En novembre dernier, Pauline, 34 ans, a vécu une mésaventure en partant de Toulouse pour rejoindre Paris en avion. Elle s’est vue refuser l’embarquement sur son vol Air France car ses billets achetés ne correspondaient pas à sa situation personnelle. Les conditions tarifaires n’étaient donc plus respectées. En effet, comme elle le raconte à La Dépêche, Pauline avait réservé trois billets «famille» pour elle, son mari et leur enfant de 19 mois.

Finalement, elle partira seule puisque son fils est victime d’une rhinopharyngite et elle a peur que la situation évolue en une otite avec le vol. Les billets étant déjà réservés, Pauline n’abandonne pas ce projet pour elle-seule et se présente à la porte d’embarquement, informant les hôtesses de ce changement de plan : «On m’a laissé passer sans me signifier que ça posait un problème.» Elle s’installe dans l’appareil, sur l’une des deux places réservées, son enfant devant initialement voyager sur ses genoux mais quelques minutes plus tard, un membre du personnel lui demande de quitter l’avion.

Une amende de 150 euros dans ce type de cas

Son avion s’est envolé sans elle. Pourtant, cela aurait pu en être autrement. Dans ce type de cas, un réajustement tarifaire assorti d’une amende de 150 euros est habituellement appliqué car, avec les billets «famille», Pauline a pu profiter d’une réduction pouvant aller jusqu’à 50%. Cependant, la compagnie indique que «son arrivée à l’embarquement, seulement quelques minutes avant la clôture, n’a pas permis d’effectuer le réajustement tarifaire nécessaire.»
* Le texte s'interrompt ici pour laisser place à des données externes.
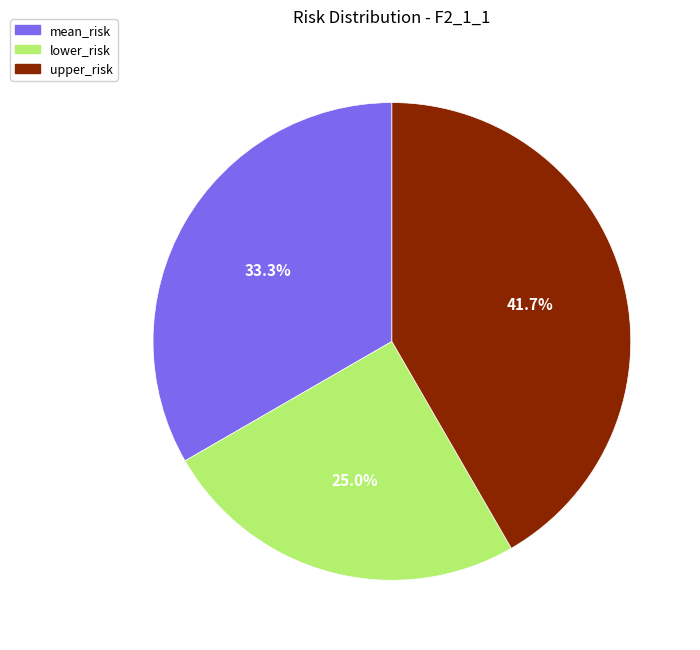

Rank the categories by value from lowest to highest.

lower_risk, mean_risk, upper_risk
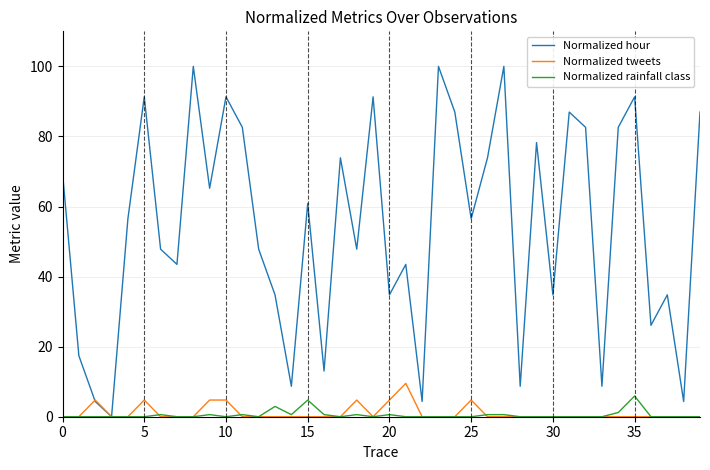

Which series has the largest total across all categories?

Normalized hour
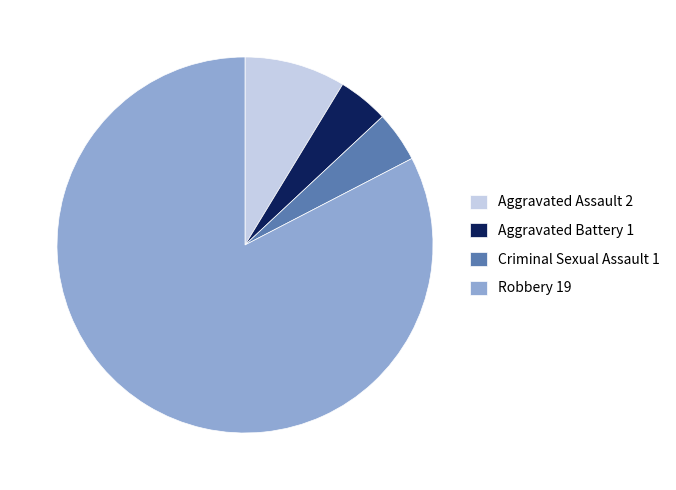

Does Robbery represent more than half of the total?

Yes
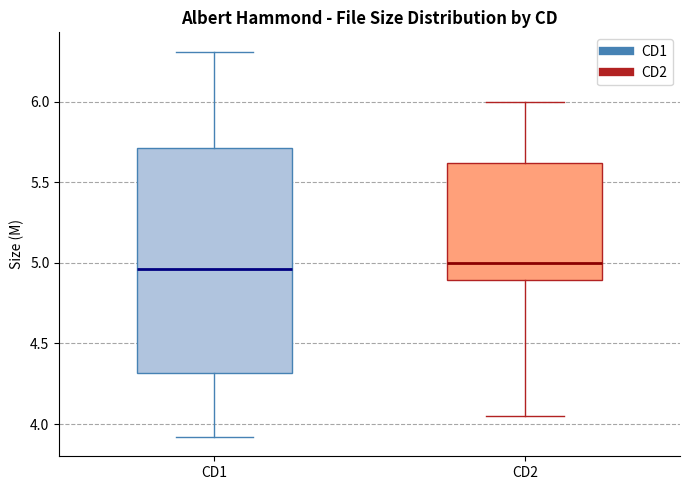

Reading left to right, read every box against the y-axis: the position of its median line, the range the box covers, and the ends of its whiskers. The values are not printed on the chart, so give them approximately, as read against the axis.

CD1: median 4.95, box 4.30 to 5.70, whiskers 3.90 to 6.30
CD2: median 5.00, box 4.90 to 5.60, whiskers 4.05 to 6.00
Pour autant, Pauline se défend. Personne ne lui a proposé de payer ce supplément : «Je l’aurais fait ! Ils ont réattribué mes sièges à deux autres personnes, j’ai la sensation qu’ils ont voulu les privilégier.» Depuis cette fâcheuse histoire, la mère de famille de 34 ans a pu être remboursée de ses billets. Elle a toutefois déposé une seconde demande pour obtenir le remboursement des frais engagés pour la location de voiture et le logement, pour un montant total de 480 euros.